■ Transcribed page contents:
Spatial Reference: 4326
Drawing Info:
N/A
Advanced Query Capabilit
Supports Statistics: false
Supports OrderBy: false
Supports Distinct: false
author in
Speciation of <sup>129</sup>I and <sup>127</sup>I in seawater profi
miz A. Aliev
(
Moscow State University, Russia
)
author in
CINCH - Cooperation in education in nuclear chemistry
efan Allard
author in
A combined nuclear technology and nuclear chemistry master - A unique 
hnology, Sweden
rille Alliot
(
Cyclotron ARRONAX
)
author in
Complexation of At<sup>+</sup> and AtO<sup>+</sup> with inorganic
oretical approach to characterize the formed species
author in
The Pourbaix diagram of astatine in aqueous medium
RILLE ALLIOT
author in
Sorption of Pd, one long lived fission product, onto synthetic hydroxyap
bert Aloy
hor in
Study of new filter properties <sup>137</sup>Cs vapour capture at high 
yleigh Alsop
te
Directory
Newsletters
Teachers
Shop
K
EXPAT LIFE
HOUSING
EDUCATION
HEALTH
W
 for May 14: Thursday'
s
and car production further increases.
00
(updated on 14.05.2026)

==

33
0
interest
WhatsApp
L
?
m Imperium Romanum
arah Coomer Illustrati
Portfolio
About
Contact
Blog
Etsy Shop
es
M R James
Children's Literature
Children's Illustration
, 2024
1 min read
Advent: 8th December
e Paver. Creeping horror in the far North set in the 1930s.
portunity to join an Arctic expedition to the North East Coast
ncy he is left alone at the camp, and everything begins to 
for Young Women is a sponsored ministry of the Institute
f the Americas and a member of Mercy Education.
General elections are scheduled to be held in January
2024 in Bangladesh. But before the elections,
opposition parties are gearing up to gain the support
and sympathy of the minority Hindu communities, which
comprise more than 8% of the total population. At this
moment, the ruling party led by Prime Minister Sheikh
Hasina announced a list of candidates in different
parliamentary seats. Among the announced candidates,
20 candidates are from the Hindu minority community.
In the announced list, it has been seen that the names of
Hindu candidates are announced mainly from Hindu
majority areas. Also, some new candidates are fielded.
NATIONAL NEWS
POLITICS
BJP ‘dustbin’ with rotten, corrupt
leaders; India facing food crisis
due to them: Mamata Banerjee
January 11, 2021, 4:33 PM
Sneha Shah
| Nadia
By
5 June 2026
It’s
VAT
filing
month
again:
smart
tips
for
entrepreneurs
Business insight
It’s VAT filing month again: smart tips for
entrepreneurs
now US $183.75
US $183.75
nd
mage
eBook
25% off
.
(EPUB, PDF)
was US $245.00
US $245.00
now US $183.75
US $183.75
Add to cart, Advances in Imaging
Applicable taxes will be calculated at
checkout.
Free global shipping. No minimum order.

==

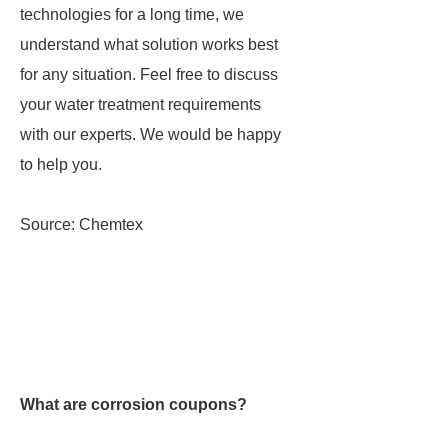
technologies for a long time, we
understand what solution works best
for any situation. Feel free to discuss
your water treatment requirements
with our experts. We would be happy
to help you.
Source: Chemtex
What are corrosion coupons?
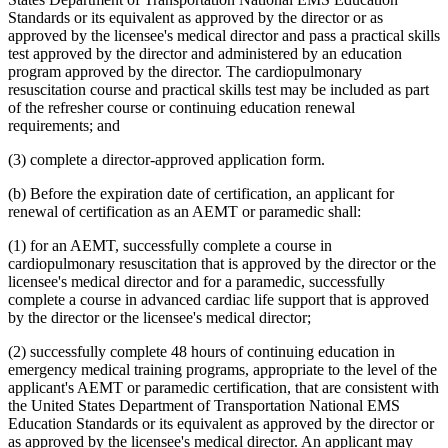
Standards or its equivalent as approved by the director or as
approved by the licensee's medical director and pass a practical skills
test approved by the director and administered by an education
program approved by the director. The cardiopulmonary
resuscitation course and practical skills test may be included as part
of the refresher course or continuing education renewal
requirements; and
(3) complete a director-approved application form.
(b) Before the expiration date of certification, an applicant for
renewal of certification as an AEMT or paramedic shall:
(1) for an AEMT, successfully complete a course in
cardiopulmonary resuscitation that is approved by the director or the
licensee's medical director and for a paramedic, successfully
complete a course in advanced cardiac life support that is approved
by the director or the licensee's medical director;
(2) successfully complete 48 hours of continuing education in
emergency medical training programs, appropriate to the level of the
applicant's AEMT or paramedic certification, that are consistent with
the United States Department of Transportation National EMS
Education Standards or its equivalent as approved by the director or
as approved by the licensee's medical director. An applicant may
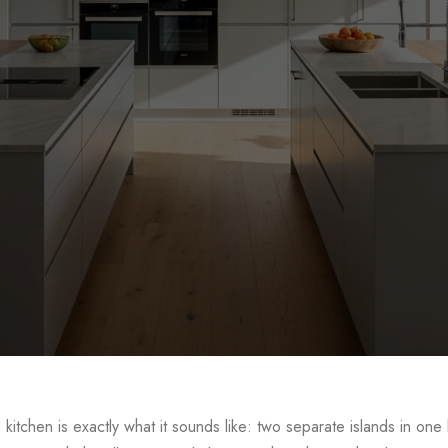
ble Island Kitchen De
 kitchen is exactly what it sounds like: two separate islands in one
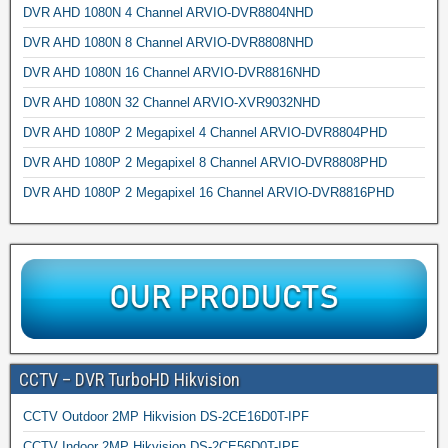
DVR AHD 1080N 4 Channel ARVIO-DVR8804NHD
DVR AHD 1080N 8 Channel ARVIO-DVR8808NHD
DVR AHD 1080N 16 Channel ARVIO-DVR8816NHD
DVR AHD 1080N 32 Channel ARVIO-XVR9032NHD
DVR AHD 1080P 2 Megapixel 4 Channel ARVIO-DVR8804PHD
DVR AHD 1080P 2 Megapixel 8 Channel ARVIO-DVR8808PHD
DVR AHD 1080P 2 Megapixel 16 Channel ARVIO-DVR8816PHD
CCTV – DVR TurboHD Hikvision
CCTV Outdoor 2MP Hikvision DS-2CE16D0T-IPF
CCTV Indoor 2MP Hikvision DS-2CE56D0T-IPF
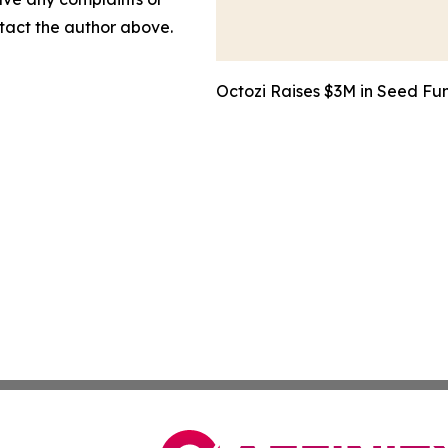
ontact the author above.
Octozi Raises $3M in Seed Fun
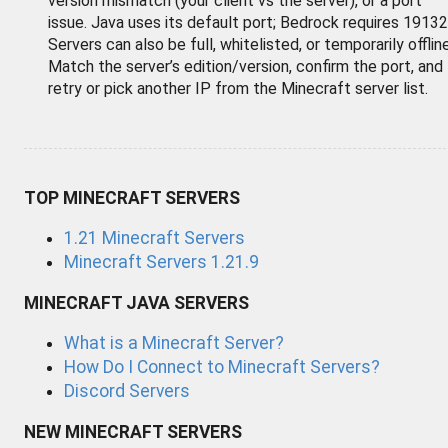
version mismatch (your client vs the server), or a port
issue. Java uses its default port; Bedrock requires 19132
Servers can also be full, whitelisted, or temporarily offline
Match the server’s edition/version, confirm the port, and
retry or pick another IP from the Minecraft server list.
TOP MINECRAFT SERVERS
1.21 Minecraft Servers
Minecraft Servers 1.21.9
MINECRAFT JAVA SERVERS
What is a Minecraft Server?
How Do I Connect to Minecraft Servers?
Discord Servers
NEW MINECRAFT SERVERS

■ Task objective:
Could you retype exactly the lines above, starting at the line that contains "Match the server’s" and ending at the line that contains "NEW MINECRAFT SERVERS", and nothing more?

■ Exercise output:
Match the server’s edition/version, confirm the port, and
retry or pick another IP from the Minecraft server list.
TOP MINECRAFT SERVERS
1.21 Minecraft Servers
Minecraft Servers 1.21.9
MINECRAFT JAVA SERVERS
What is a Minecraft Server?
How Do I Connect to Minecraft Servers?
Discord Servers
NEW MINECRAFT SERVERS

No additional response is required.